Dataverse data repository and archive
Patrick has reviewed and tested various data repository software for years, but the Dataverse most extensively since UNC hosts and supports a local installation of the software and Patrick's work with the developers of the software at Harvard University. Our approach to using the Dataverse is primarily through the software API to enable automated deposit and retrieval of data. The automation allows for reuse of scripts, when combined with the management of large numbers of datasets becomes a necessity for efficiency and quality control.
Data table and metadata file formats
As we outline in our long-term preservation plan, the use of plain formatted text files is the primary focus of our data preservation efforts. Storing our data tables and metadata within these formats ensures accessibility across operating systems and computing environments.
Our metadata will utilize JSON formatted text which is a simple text format widely used by software developers and researchers in general. Whether JSON is used for codebooks or data dictionaries, it allows for automated validation and linking of data their data descriptors. JSON is also the format of Jupyter notebooks which we will discuss next.
Jupyter notebook scripting framework
This is likely the best tool to have in your data curation toolbox. A Jupyter notebook is not only the visual eye candy for representing your metadata, but it provides you with the tools to download and work with much of the data. This is significant because we can run data analyses from within the notebook and save the results and notes from those analyses within a single file. The best thing about these notebooks is they are JSON formatted (you will notice we talk at great lengths about JSON in this proposal). In our KG and data repository, we will provide notebook examples and best practices and demonstrate the power of these notebooks.

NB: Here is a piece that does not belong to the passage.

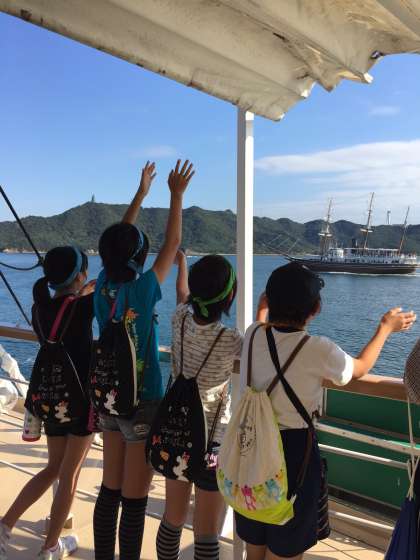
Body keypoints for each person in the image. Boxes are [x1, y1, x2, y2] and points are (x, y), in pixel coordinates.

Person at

Docusaurus documentation framework
Docusaurus is a popular open-source tool for documentation. We will use this as our KG website framework since it is easy to manage and publish online since it does not require a database. The documentation will be written in plain text Markdown format.
GitHub code repository
We plan to use GitHub as our main public repository for our KG. GitHub allows for quick automated builds to a hosting service such as Vercel, and GitHub is a leader in code repository hosting and a familiar resource for developers. We will archive a copy of the KG to the data repository for long term storage/archiving and citation. GitHub also improves our outreach efforts through their repository discussion and issue boards.